Copy the data from the line "What is the average value?" through the end of the data, word for word, and leave the pictures out of your copy.

(INPUT DATA begins)

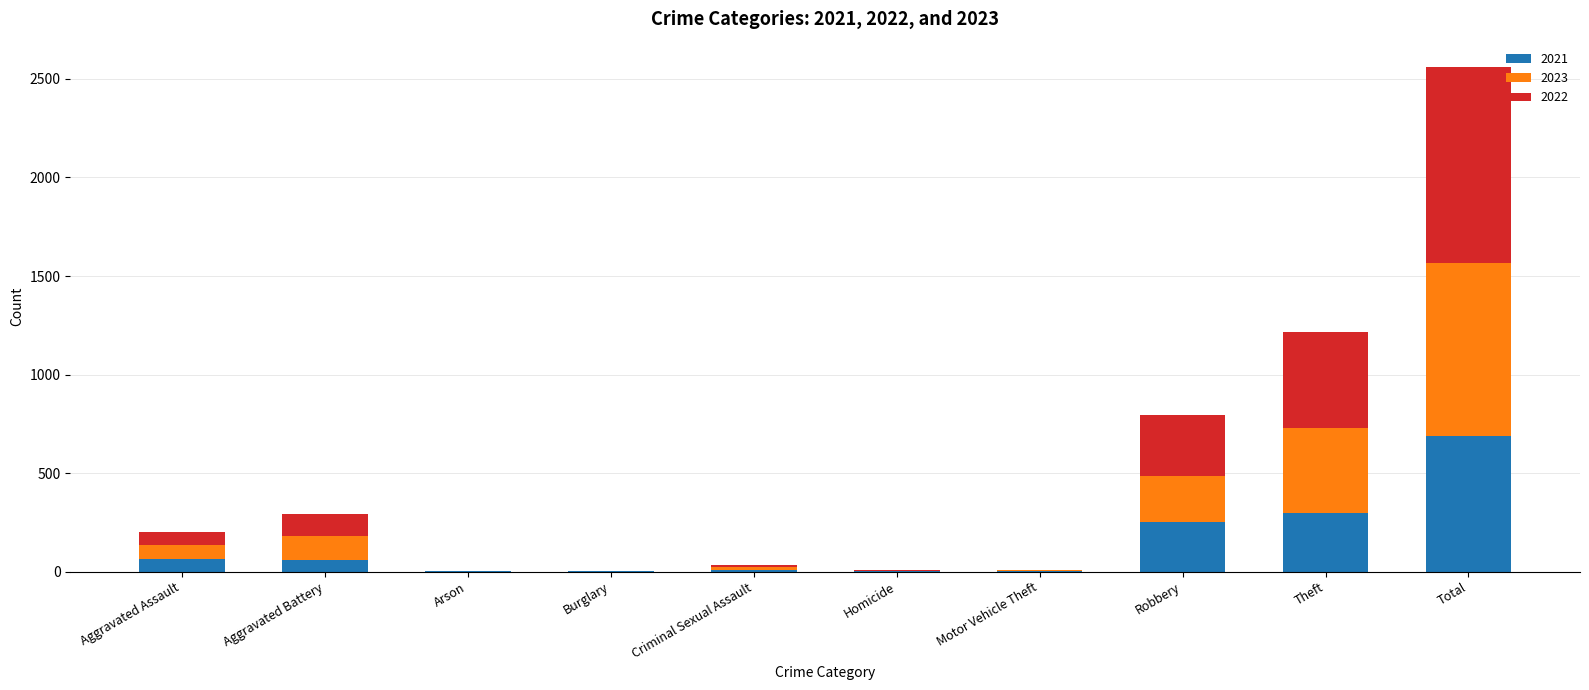

What is the total value across all series at Total?

2561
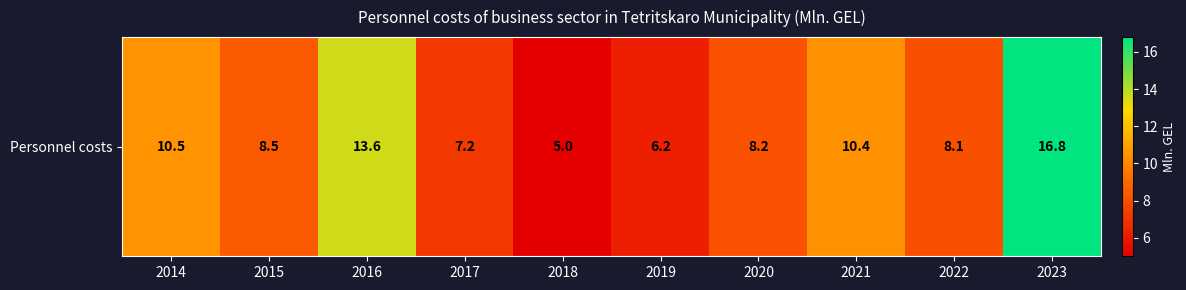

What is the average value?

9.4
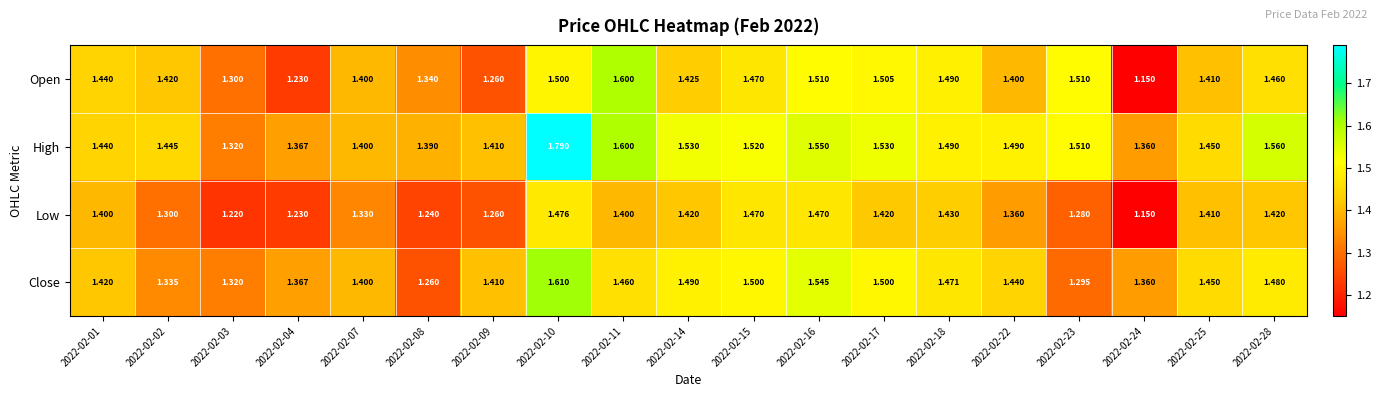

Rank the series by their maximum value, from highest to lowest.

High, Close, Open, Low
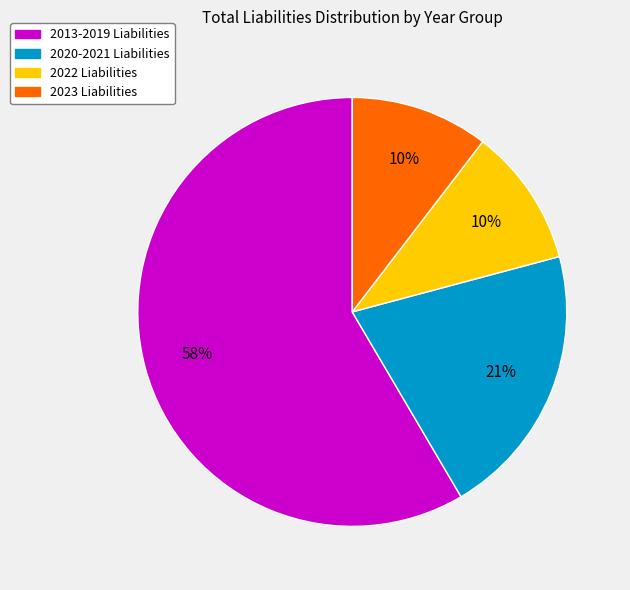

To the nearest percent, what is the difference between the largest and smallest slice percentages?

48%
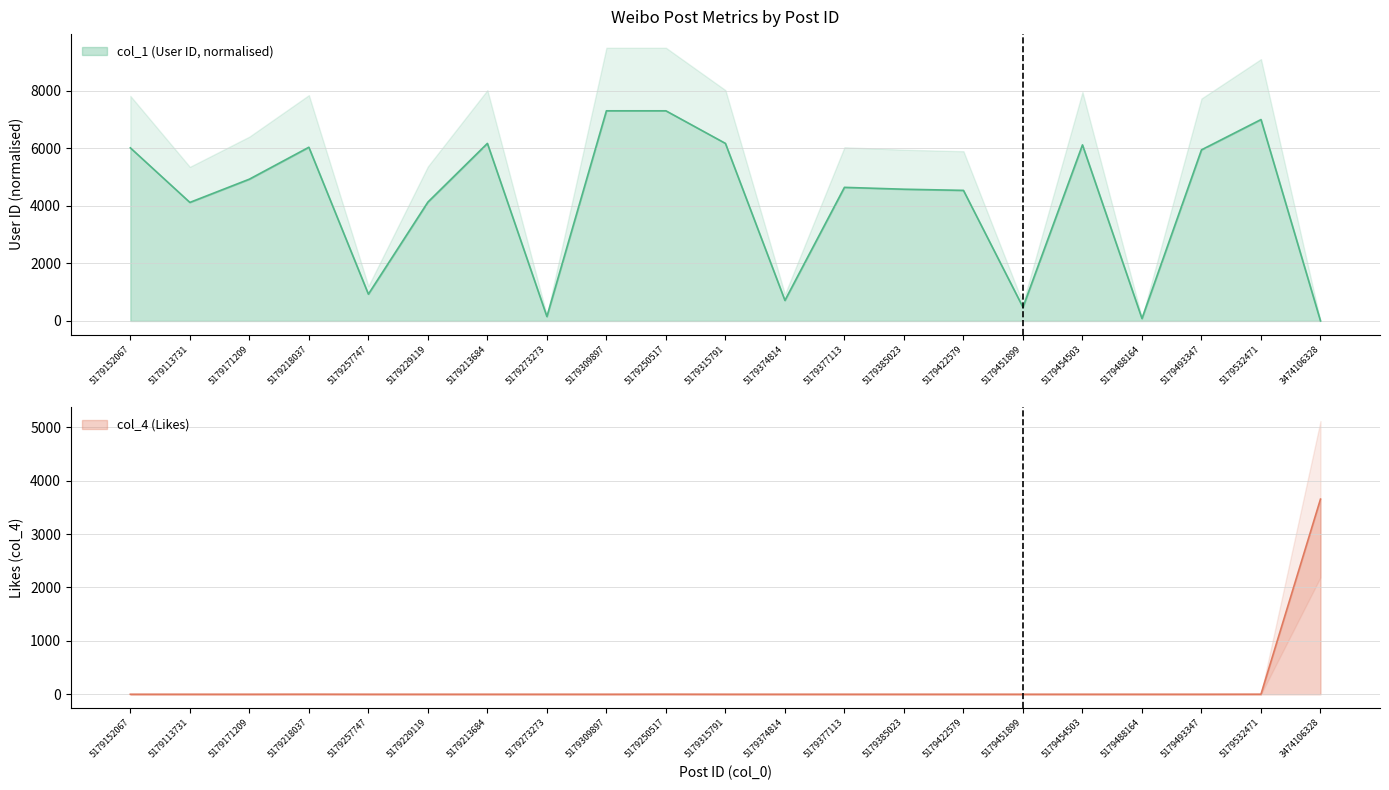

What is the label of the 2nd point from the right?

5179532471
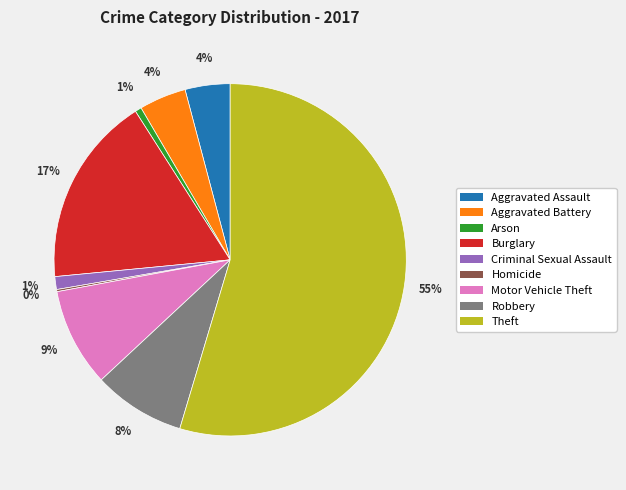

To the nearest percent, what is the combined percentage of Criminal Sexual Assault and Motor Vehicle Theft?

10%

(INPUT DATA ends)

| ANSWER SECTION |
What is the average value?

9.4

Rank the series by their maximum value, from highest to lowest.

High, Close, Open, Low

To the nearest percent, what is the difference between the largest and smallest slice percentages?

48%

What is the label of the 2nd point from the right?

5179532471

To the nearest percent, what is the combined percentage of Criminal Sexual Assault and Motor Vehicle Theft?

10%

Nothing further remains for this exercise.